Quote the listing below word for word, starting with the line that contains "Official record. Field: length (mm). Transcribe what the digital" and going on through the line that contains "Taken as: 53". Leave the pictures out of your answer.

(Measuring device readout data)
—————

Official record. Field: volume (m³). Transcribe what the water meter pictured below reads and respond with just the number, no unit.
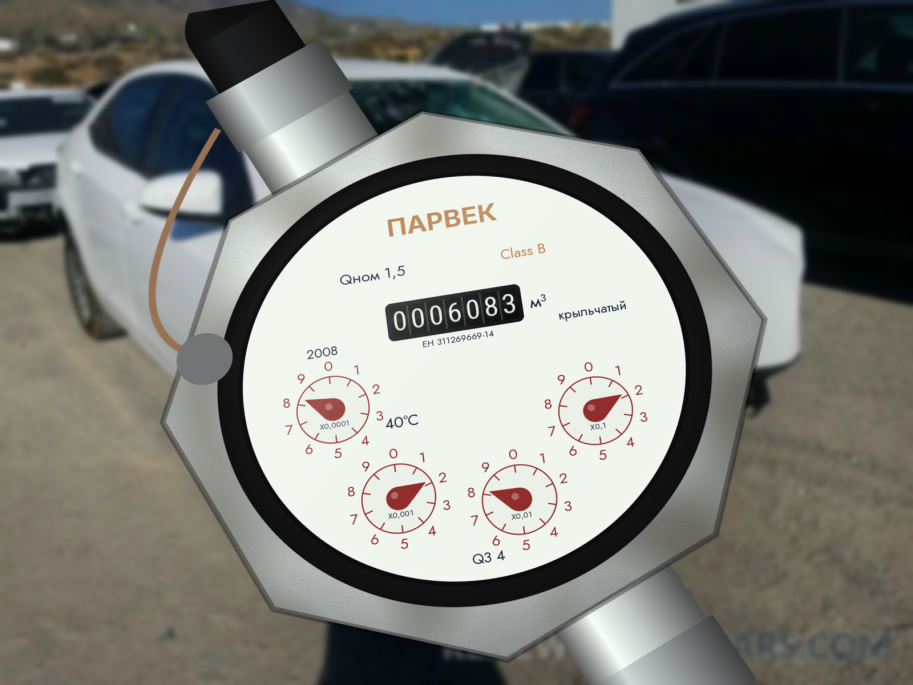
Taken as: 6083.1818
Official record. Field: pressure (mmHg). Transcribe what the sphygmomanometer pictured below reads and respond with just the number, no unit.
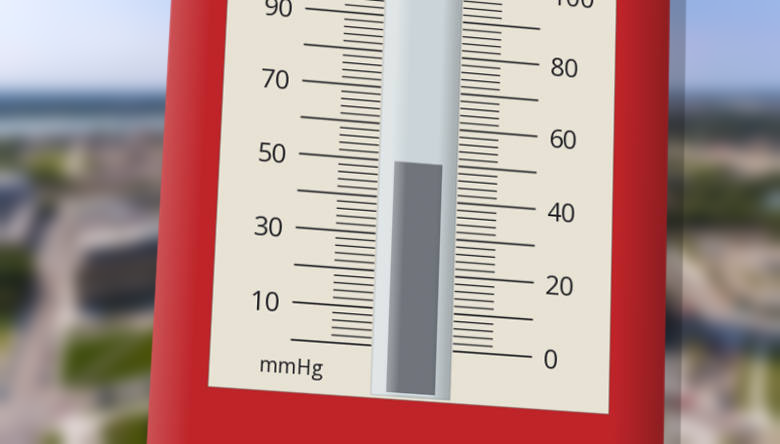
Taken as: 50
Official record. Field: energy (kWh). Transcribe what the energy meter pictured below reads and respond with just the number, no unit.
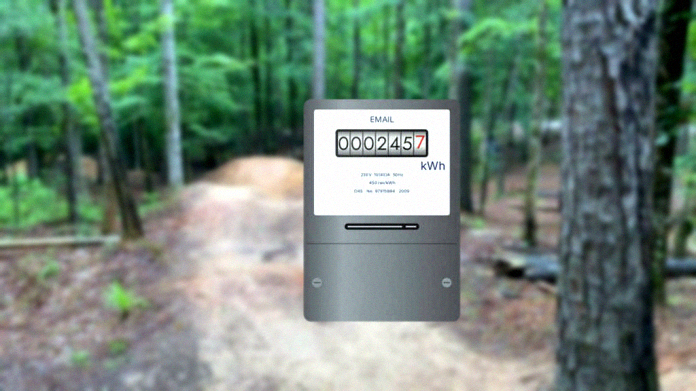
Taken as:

—————

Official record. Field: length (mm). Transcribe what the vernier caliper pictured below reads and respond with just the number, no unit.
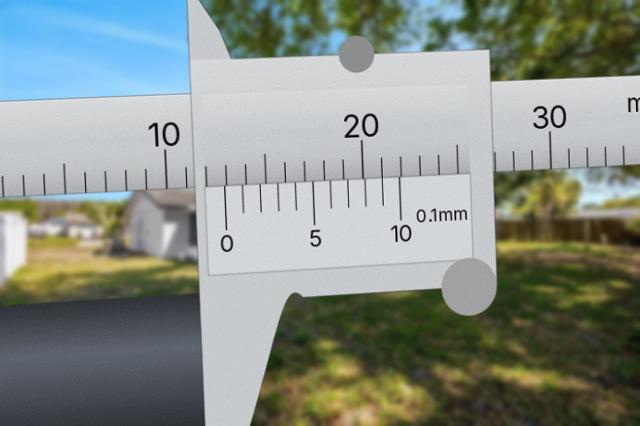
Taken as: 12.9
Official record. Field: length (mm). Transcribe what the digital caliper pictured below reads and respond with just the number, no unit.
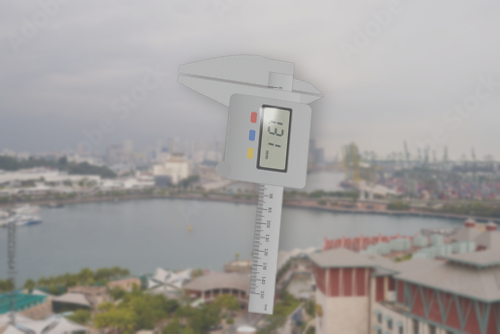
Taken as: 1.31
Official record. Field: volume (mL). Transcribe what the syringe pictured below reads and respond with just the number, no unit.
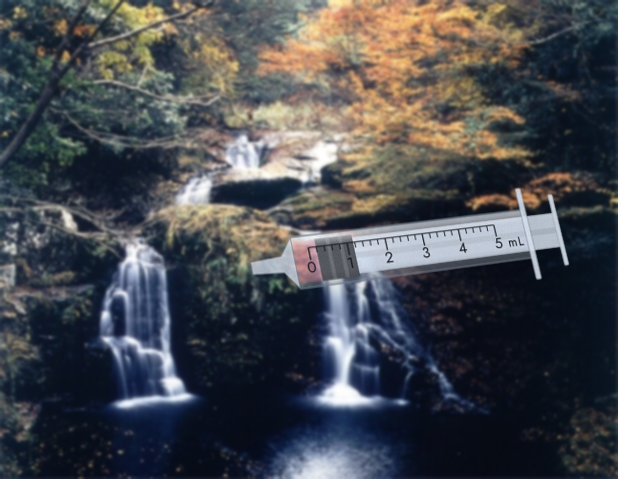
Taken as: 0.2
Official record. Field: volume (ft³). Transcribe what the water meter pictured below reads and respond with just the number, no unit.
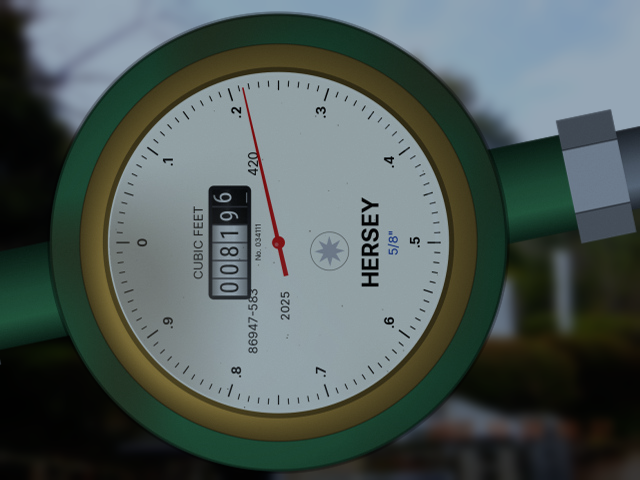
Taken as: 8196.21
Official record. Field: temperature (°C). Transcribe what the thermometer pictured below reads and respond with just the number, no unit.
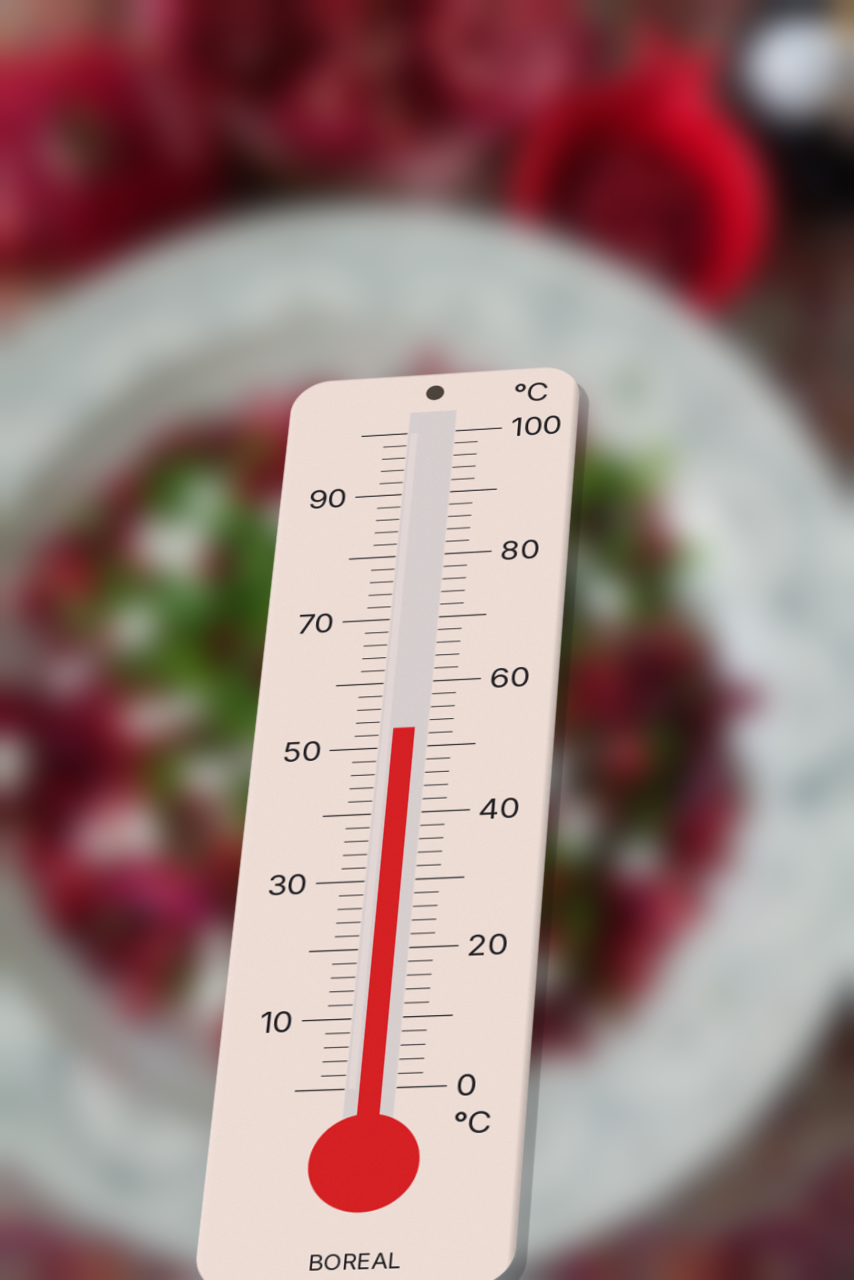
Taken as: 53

—————

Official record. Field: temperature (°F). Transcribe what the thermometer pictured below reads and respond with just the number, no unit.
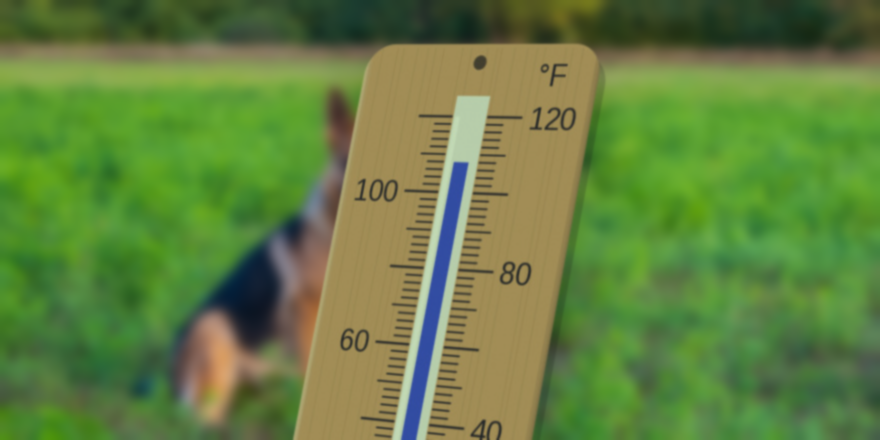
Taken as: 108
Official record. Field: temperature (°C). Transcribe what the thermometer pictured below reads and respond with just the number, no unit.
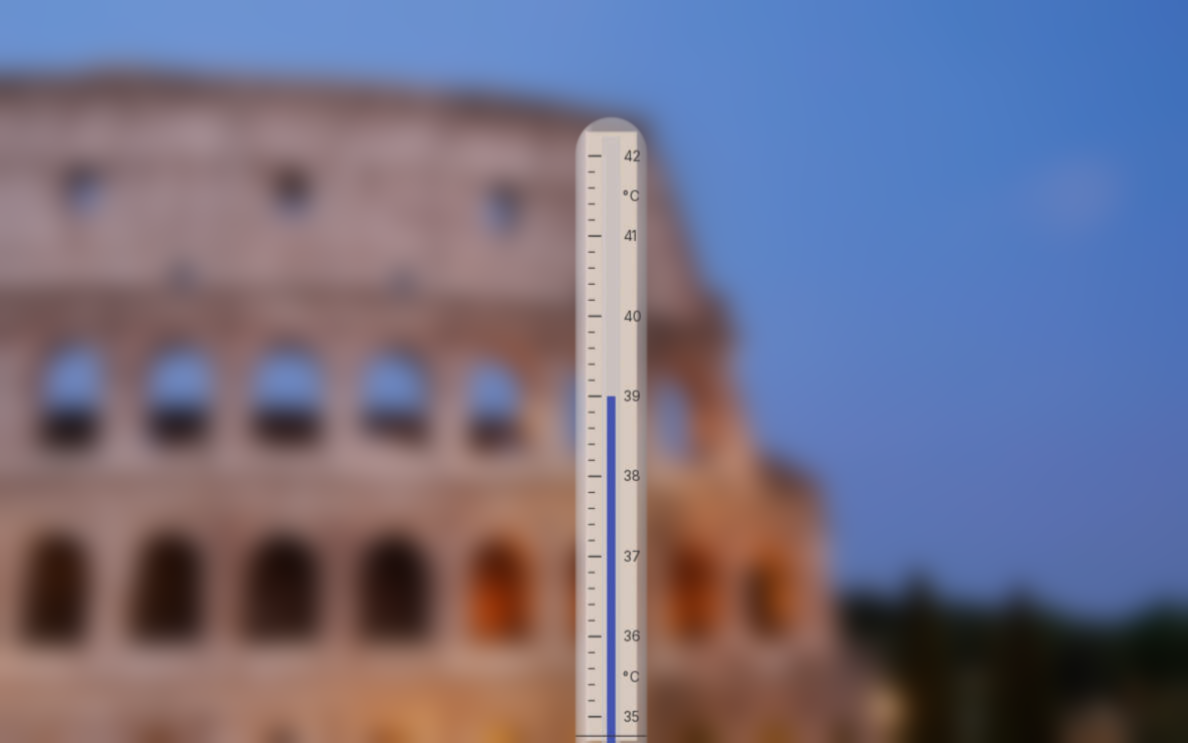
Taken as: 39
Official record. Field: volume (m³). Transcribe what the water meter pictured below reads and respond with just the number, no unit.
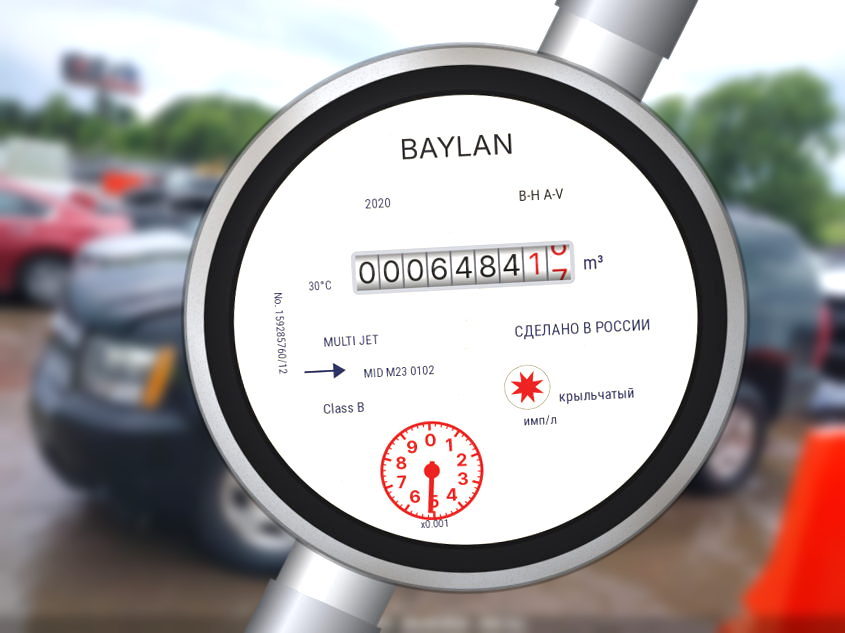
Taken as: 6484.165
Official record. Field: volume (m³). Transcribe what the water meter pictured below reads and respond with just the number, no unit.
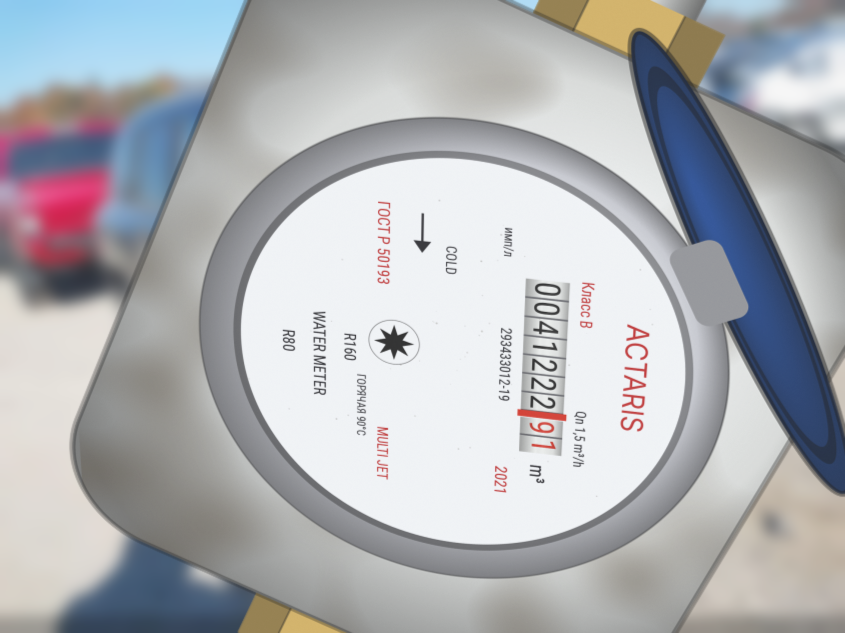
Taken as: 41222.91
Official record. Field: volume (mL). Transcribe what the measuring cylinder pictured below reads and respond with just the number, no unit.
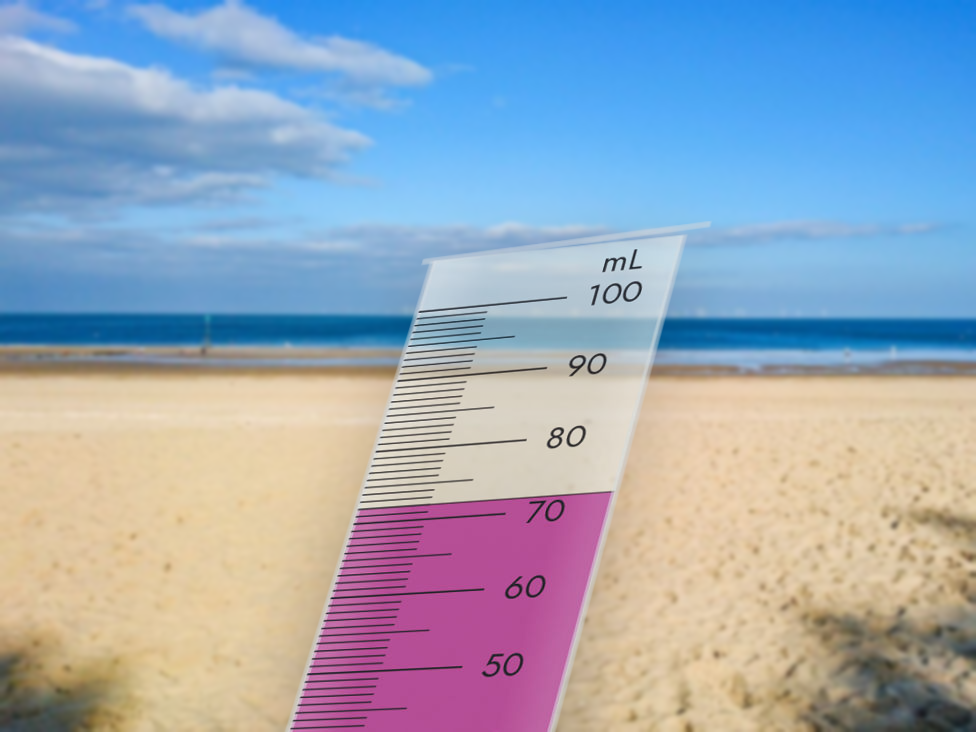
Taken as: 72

—————

## Written response
Official record. Field: length (mm). Transcribe what the digital caliper pictured below reads and respond with just the number, no unit.
Taken as: 1.31
Official record. Field: volume (mL). Transcribe what the syringe pictured below reads and respond with just the number, no unit.
Taken as: 0.2
Official record. Field: volume (ft³). Transcribe what the water meter pictured below reads and respond with just the number, no unit.
Taken as: 8196.21
Official record. Field: temperature (°C). Transcribe what the thermometer pictured below reads and respond with just the number, no unit.
Taken as: 53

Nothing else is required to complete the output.